До начала дня я должна выбраться на берег и отлежаться до сумерек в любой щели.
Ты с ума сошла, Лизок?! Там нет берега! Это сплошная зона охраны. Пограничная полоса вдоль пляжей. Собаки на поводке. Люди на цепи!
И я полезла посоветоваться с заветной книжкой.
Увы, мне придется расстаться с сумочкой, придется прятать другое барахло, с собой я возьму только оружие, свой золотой револьвер, да книжку сказок, куда спрячу письмо отца. Вложу ее в целофановый пакет. Нет, в два пакета! И примотаю к животу лентой скотча. Если мы утонем, то вместе.
Закрываю глаза, распахиваю книжку, здравствуй, моя подружка! Тычу вслепую пальцем. Но боюсь открывать глаза — я должна буду подчиниться ее решению, каким бы оно ни было! — иначе гадание потеряет всякую силу. И рраз! — бросаюсь с краешка вниз…
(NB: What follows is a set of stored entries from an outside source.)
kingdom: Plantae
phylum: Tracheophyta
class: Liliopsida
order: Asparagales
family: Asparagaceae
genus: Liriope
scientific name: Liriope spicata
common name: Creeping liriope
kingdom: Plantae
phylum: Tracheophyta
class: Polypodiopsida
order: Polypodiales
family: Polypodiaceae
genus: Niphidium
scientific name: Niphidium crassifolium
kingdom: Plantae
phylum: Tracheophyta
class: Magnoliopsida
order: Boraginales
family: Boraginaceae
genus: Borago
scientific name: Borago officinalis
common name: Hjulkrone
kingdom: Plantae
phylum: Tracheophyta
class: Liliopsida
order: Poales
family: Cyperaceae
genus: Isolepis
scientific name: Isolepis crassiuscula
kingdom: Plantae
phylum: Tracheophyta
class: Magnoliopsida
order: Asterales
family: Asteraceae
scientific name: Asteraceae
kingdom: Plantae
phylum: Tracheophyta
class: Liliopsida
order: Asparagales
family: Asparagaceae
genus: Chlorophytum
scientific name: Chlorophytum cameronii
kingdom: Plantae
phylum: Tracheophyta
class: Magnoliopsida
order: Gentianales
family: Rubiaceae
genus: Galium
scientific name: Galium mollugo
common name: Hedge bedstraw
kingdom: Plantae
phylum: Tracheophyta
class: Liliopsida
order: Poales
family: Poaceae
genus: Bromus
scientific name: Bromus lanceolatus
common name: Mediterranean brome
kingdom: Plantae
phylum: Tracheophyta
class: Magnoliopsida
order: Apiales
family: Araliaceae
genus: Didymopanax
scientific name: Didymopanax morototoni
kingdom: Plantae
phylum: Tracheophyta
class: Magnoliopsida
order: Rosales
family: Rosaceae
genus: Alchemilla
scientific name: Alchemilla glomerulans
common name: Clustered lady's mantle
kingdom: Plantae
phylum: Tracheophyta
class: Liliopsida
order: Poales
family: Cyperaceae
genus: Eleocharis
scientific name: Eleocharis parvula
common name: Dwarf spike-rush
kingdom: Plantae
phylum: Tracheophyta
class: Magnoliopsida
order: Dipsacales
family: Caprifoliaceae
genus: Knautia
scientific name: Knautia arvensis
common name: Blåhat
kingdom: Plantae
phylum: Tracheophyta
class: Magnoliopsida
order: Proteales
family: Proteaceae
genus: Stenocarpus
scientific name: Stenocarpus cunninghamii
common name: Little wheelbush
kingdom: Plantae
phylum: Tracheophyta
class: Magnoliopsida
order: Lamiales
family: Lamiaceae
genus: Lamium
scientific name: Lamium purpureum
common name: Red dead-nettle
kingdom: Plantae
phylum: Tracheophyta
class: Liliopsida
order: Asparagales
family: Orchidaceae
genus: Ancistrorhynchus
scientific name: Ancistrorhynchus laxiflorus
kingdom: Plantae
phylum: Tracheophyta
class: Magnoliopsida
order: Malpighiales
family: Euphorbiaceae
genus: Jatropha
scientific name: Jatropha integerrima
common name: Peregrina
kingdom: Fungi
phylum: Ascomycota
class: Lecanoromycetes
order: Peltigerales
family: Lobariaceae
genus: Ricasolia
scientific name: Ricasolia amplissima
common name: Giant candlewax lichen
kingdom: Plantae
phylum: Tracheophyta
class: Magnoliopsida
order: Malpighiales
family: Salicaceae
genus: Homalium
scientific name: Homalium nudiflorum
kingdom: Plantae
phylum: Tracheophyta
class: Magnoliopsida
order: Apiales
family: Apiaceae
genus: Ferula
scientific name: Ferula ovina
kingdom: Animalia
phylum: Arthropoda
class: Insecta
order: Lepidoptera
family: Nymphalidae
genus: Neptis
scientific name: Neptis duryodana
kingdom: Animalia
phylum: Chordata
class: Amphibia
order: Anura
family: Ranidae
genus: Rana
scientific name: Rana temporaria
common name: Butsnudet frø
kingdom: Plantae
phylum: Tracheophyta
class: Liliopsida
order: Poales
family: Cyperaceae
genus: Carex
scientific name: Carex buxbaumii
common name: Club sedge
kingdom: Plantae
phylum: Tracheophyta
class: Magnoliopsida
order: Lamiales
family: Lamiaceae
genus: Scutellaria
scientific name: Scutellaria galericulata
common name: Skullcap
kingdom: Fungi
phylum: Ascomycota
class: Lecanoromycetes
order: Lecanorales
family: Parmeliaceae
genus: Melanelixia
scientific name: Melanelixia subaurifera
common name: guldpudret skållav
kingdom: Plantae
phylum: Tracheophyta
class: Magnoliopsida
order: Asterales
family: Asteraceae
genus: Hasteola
Мой палец уткнулся в рисунок к любимой Золушке, тот самый, где нарисована Золушка и ее волшебница Крестная мать. Золушка держит в руках свечу. Неяркий свет озаряет таинственную комнату в доме феи. На полках целебные коренья. Под потолком клетка с пойманной птичкой. А на полу огромная тыква, в которую чистит от мякоти добрая старуха в чепце и очках. В руках волшебницы широкий плоский нож, которым она вырезает тыквенное нутро. Скоро она превратит тыкву в золотую карету, чтобы Золушка могла поехать на бал в королевский дворец… Так вот мой палец угодил точнехонько в блестящее лезвие ножа в руках волшебницы. Первое чувство-испуг. Нож это всегда — смерть. Но ведь его держит в руках добрая сила. Этот нож помогает сироте, значит он — друг. Вглядываюсь дальше и внезапно замечаю то, что никогда б не заметила при других обстоятельствах — край тыквы изрезан точно так же как изрезана береговая линия в районе границы! И чем больше я вглядываюсь, тем больше вижу поразительное сходство… вот залив, где стоит старый маяк, а здесь мыс с первым прожектором. Дальше идет пологая линия и нож, озаренный свечой сироты, вонзается именно там, где на карте обозначена граница между двумя странами, дальше идет уже финский берег… сначала очертания берега и тыквы совпадают, затем сходство теряется, так как это уже не имеет значения для ответа на мой вопрос.